Amazing New Developments in Medical Ultrasound
From the series: MathWorks Research Summit
Thomas L. Szabo, Biomedical Engineering Department, Boston University
In the last decade, several remarkable technological developments have made new applications possible in medical ultrasound. Miniature one-dimensional phased arrays have been in use for over 30 years for real-time diagnostic ultrasound imaging of the body as well as the visualization of blood flow.
Moore’s law (reduction of size of electronics over time), application specific integrated circuits (ASICs), digital and signal processing (DSP) chips, and higher-speed computation and software have contributed to the shrinking of diagnostic ultrasound systems. Now lower cost, pocket-sized, wireless and mobile phone imaging systems are opening up new global applications and transforming the way ultrasound can be used. New inventions such as microbeamforming as well as Moore’s law have made possible two-dimensional or matrix arrays for real-time three-dimensional imaging with thousands of array elements without increasing the size of the imaging system. From 2000 to 2011, the number of procedures using ultrasound grew tenfold and was roughly 10 times the number of procedures by CT and MRI combined.

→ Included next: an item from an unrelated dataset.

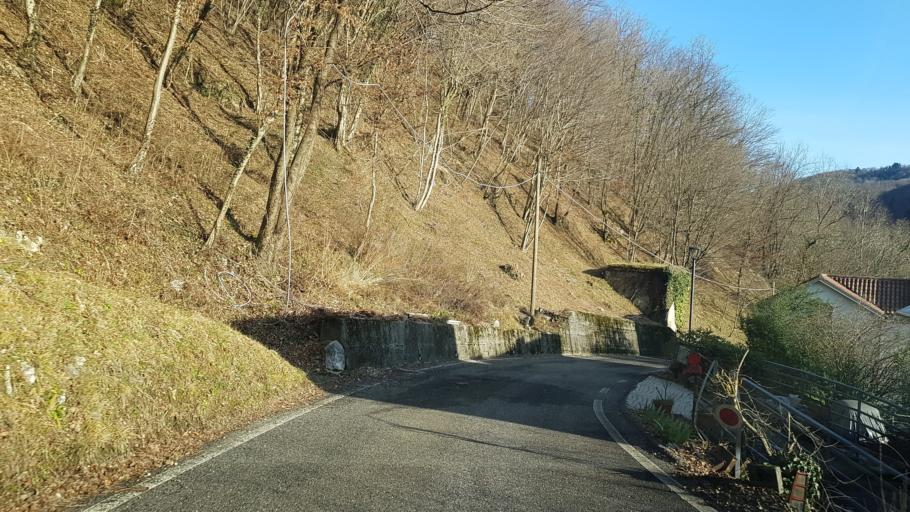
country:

Image fusion is the combination of two-dimensional ultrasound imaging with complementary co-registered imaging modalities. Shear wave elastography is generating higher-contrast images than those using conventional longitudinal waves. New imaging methods employing plane waves are increasing frame rates by two orders of magnitude. Therapeutic ultrasound has enabled knifeless surgery. Focusing delays sent to thousands of elements in a hemispheric array are corrected for aberrations through the skull to focus high-intensity ultrasound with pinpoint accuracy on tumors and targets in the brain through intact skulls. Reconfigurable ultrasound research systems with open software are spawning new applications and startups. MATLAB® plays a key role in ultrasound research, simulation and research systems.